A U.S. District judge here denied a request yesterday by more than 1,200 state and local governments across the country to stop implementation of a federal law making them responsible for unemployment compensation benefits for their employees.

Spokesmen for the state and local governments had argued that they would be forced to fire more than 100,000 employees and curtail vital government services in order to meet the provisions of the new law, which takes effect Sunday.

Judge Charles R. Richey said, however, that the harm would be greater to about 2 million state and hundreds of thousands of local government employees who would be left without unemployment coverage if the court enjoined implementation of the law.

"Lack of such coverage could result in the inability to meet the rising costs of food, clothing, shelter . . . (an) irreparable injury - to these individuals and to soceity in general," Richey said in an 11-page opinion.

Attorneys for the state and local governments immediately took Richey's decision to the U.S. Court of Appeals and asked that court to enjoin emplementation of the law.

The dispute centers on 1976 unemployment compensation amendments to the Social Security Act of 1935, which would require state and local governments to finance unemployment benefits for former employees of those governments, Richey noted in his opinion.

Richey asserted that since 1975, state and local employees have been provided unemployment compensation coverage under a special federal program that will expire on Dec. 31. The plan was intended to cover employees not otherwise provided such compensation, such as domestic workers, agricultural employees and employees of state and local governments.

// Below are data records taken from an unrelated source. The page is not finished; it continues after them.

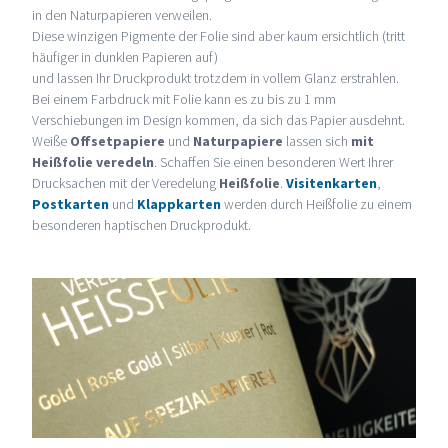
in den Naturpapieren verweilen.
Diese winzigen Pigmente der Folie sind aber kaum ersichtlich (tritt
häufiger in dunklen Papieren auf)
und lassen Ihr Druckprodukt trotzdem in vollem Glanz erstrahlen.
Bei einem Farbdruck mit Folie kann es zu bis zu 1 mm
Verschiebungen im Design kommen, da sich das Papier ausdehnt.
Weiße
Offsetpapiere
und
Naturpapiere
lassen sich
mit
Heißfolie veredeln
. Schaffen Sie einen besonderen Wert Ihrer
Drucksachen mit der Veredelung
Heißfolie
.
Visitenkarten
,
Postkarten
und
Klappkarten
werden durch Heißfolie zu einem
besonderen haptischen Druckprodukt.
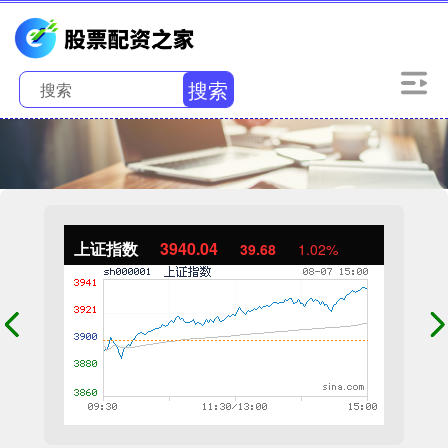
搜索
上证指数
3940.04
39.68
1.02%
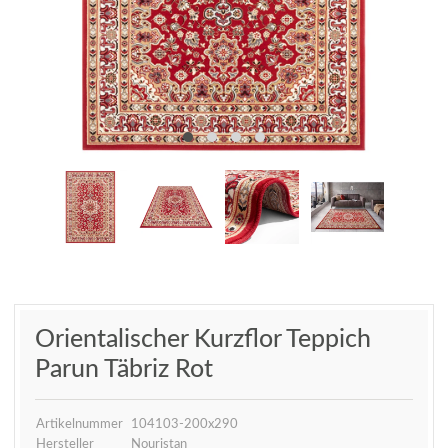
Orientalischer Kurzflor Teppich
Parun Täbriz Rot
Artikelnummer
104103-200x290
Hersteller
Nouristan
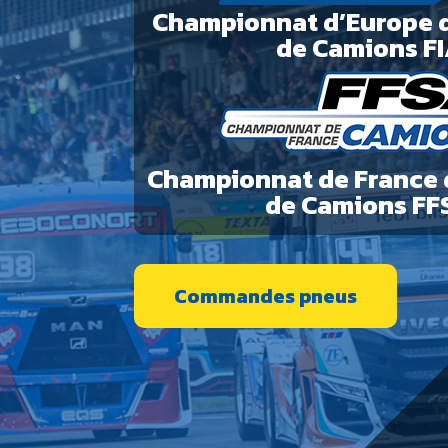
Championnat d’Europe 
de Camions F
Championnat de France 
de Camions FF
Commandes pneus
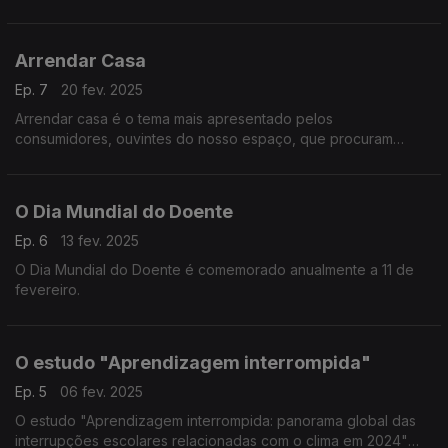
válido o conjunto europeu de direitos dos passageiros aéreos.
Arrendar Casa
Ep. 7
20 fev. 2025
Arrendar casa é o tema mais apresentado pelos
consumidores, ouvintes do nosso espaço, que procuram
presencialmente o apoio e aconselhamento da nossa
Associação
O Dia Mundial do Doente
Ep. 6
13 fev. 2025
O Dia Mundial do Doente é comemorado anualmente a 11 de
fevereiro.
O estudo "Aprendizagem interrompida"
Ep. 5
06 fev. 2025
O estudo "Aprendizagem interrompida: panorama global das
interrupções escolares relacionadas com o clima em 2024"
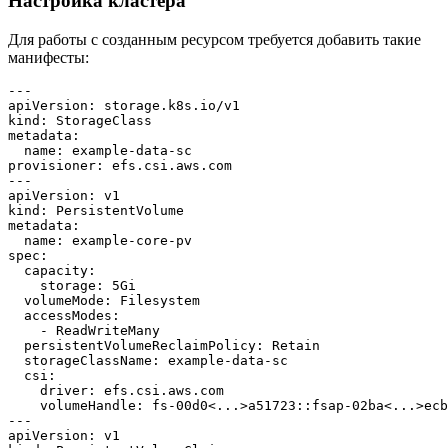
Настройка кластера
Для работы с созданным ресурсом требуется добавить такие
манифесты:
---

apiVersion: storage.k8s.io/v1

kind: StorageClass

metadata:

  name: example-data-sc

provisioner: efs.csi.aws.com

---

apiVersion: v1

kind: PersistentVolume

metadata:

  name: example-core-pv

spec:

  capacity:

    storage: 5Gi

  volumeMode: Filesystem

  accessModes:

    - ReadWriteMany

  persistentVolumeReclaimPolicy: Retain

  storageClassName: example-data-sc

  csi:

    driver: efs.csi.aws.com

    volumeHandle: fs-00d0<...>a51723::fsap-02ba<...>ecb
---

apiVersion: v1
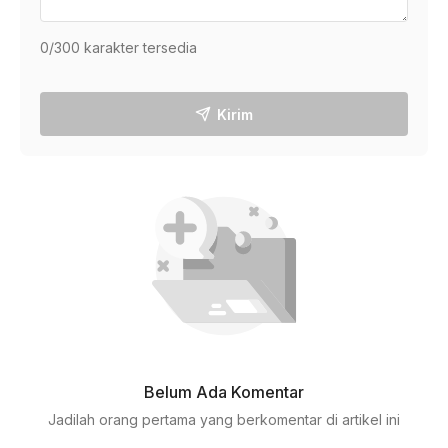
0
/300 karakter tersedia
Kirim
Belum Ada Komentar
Jadilah orang pertama yang berkomentar di artikel ini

According to a Justice Department spokesman, 29 state now provide their state employees with unemployment compensation coverage. Nine of those states also have provisions to provide coverage for local employees. The special unemployment coverage that expires Saturday covered public employees in the 21 states that do not provide unemployment coverage, the spokesman said.

Under the 1976 amendments, the states must now assume the financing of unemployment benefits for their employees Richey said.

If the states failed to enact legislation in conformance with the amendments, various penalties would be invoked. These would include cut off of federal aid now provided to help administer state unemployment programs and discontinuance of federal tax credits for private employers who pay a federal unemployment payroll tax. The theory behind the latter is that private employers would exert pressure on government to conform to the new law.

The state and local governments had argued that if they had to raise the funds to cover their own employees, they could be forced to curtail or eliminate government services and fire some of their employees, Richey noted in his opinion.

In a footnote to his opinion, Richey commented that the "suggestion had been made" that if the new law were not stopped, the result would be "virtual bankruptcy," for some cities and states throughout the country.

"The court notes these allegations with sadness," Richey said, but added that it was his opinion that the new law was not unconstitutional, as the state and local governments had contended.

The state and local governments argued that the new law was unconstitutional because its effect was to coerce the states into adopting the unemployment compensation scheme covering the former public employees.

Richey, however, said that Congress' approval of the 1976 amendments to induce the states to pay the unemployment compensation "should not be confused with coercion."

The states could avoid the injuries they contend would result if they simply did "not enact the conforming legislation," Richey said. While the state might lose its federal contributions to unemployment administration, and private employers would lose their tax credits, the state "would not have to fire anyone or curtail any services," the judge said.

If the states do not adopt plans that conform to the frderal amendments, public employees would have no unemployment compensation coverage unless the states individually implemented compensation programs.

The suit was brought last fall by seven states and more than 1,200 local jurisdictions against the Labor and Treasury Departments and the Internal Revenue Service. The American Federation of State, County and Municipal Employees joined as defendants in the lawsuit.

Maryland was among the states that brought the litigation. Local jurisdictions included the cities of Baltimore and Alexandria and Fairfax County.

With its more than 1,200 plaintifs, the suit was one of the bulkiest ever filed in U.S. District Court here. The complaint itself totaled 491 pages, with 139 of them listing the state and local governments who brought it. In addition, 700 pages of exhibits were filed.

The suit was filed with a $2 million fund already in hand, raised by the National Institute of Municipal Law Officers from state and local governments.

This allowed them to hire "10 constitutional law experts developing every theory and case we can use for the litigation." reports NIMLO's president, Richmond City Attorney Conrad B. Mattox Jr.

"Twelve lawyers, 14 clerks, three para-legals, three personnel and financial experts" worked on the case, he continued in a report last July to NIMLO members.

The organization took an active part in urging state and local governments to join in the suit by contributing as much as $25,000 to the fund, which would pay legal fees.

NIMLO's counsel, Charles S. Rhyne, the attorney on the case, won a major victory last year when the Supreme Court struck down federal laws setting wage-and-hour standards for employees of state and local governments.

Rhyne said he would use that Supreme Court decision to bolster his argument in this case, but Judge Richey ruled it did not apply.